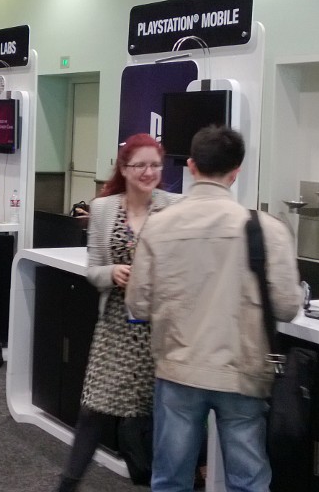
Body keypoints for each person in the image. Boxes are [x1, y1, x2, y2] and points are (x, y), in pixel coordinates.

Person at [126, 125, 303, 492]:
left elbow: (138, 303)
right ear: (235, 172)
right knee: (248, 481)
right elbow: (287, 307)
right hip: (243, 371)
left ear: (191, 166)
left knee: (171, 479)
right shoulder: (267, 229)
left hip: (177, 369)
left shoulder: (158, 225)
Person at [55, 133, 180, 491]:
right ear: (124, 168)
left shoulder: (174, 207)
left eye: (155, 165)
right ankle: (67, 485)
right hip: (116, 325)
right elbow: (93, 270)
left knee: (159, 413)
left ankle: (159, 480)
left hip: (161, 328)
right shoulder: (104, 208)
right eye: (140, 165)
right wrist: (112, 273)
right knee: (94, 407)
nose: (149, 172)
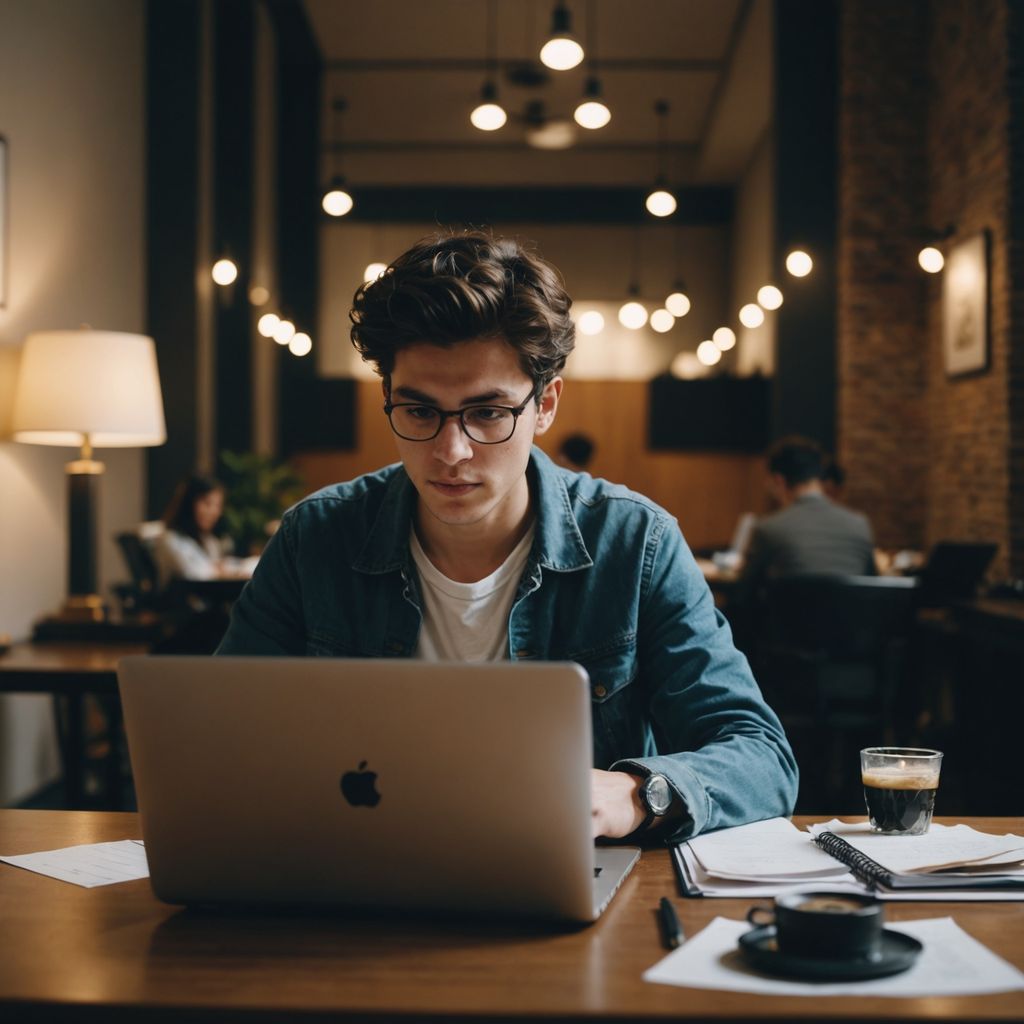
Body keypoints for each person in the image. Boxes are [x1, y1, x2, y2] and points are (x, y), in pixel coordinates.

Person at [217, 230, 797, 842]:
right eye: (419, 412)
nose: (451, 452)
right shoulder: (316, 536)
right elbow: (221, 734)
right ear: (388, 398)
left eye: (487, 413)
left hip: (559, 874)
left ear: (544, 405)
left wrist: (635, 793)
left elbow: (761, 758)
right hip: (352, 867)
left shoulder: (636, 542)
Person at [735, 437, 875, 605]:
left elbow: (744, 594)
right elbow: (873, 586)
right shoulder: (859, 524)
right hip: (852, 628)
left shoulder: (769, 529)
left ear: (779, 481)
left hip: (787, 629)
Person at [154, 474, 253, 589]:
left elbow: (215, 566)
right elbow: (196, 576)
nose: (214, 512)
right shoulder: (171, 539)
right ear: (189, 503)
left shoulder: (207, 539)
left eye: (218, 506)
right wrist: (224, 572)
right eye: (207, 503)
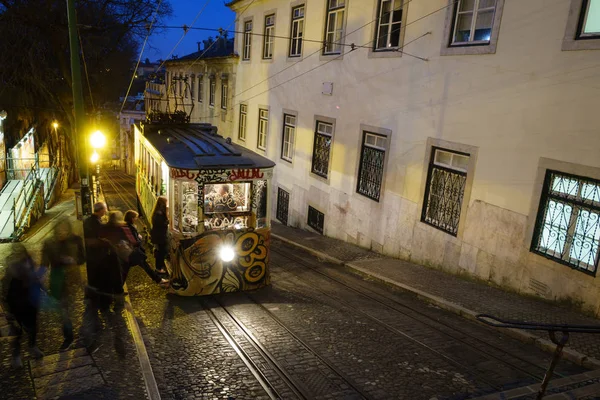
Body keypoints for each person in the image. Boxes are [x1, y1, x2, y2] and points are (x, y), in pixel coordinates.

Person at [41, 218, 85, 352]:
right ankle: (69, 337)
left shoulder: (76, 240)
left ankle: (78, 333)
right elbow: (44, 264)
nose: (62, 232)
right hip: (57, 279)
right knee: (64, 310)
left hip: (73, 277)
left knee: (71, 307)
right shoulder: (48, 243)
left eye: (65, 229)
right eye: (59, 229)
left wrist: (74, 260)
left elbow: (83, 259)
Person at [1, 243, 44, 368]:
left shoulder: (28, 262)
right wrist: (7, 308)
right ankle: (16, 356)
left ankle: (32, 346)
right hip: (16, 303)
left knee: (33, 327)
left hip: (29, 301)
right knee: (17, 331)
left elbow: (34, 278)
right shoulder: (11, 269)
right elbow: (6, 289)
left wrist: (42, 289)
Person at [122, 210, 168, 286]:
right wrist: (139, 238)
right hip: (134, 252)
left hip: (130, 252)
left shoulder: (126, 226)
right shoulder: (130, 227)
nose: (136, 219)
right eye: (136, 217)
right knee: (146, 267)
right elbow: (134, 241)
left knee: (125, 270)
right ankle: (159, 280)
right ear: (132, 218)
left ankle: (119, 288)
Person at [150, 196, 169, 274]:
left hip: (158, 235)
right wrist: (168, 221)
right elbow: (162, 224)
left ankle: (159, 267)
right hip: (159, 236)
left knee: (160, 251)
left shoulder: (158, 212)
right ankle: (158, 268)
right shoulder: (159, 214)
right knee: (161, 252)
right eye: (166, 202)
◆ ◆ ◆ ◆ ◆ ◆ ◆
## Assigned task
Could the lines from the top of the material through the line with "left hip: (161, 328)" be repeated exactly, pictures left out?

## Solution
Body keypoints for each person in the image. Boxes are [x1, y1, x2, y2] and points are (x, y), in pixel coordinates.

Person at [126, 125, 303, 492]:
left elbow: (138, 303)
right ear: (235, 172)
right knee: (248, 481)
right elbow: (287, 307)
right hip: (243, 371)
left ear: (191, 166)
left knee: (171, 479)
right shoulder: (267, 229)
left hip: (177, 369)
left shoulder: (158, 225)
Person at [55, 133, 180, 491]:
right ear: (124, 168)
left shoulder: (174, 207)
left eye: (155, 165)
right ankle: (67, 485)
right hip: (116, 325)
right elbow: (93, 270)
left knee: (159, 413)
left ankle: (159, 480)
left hip: (161, 328)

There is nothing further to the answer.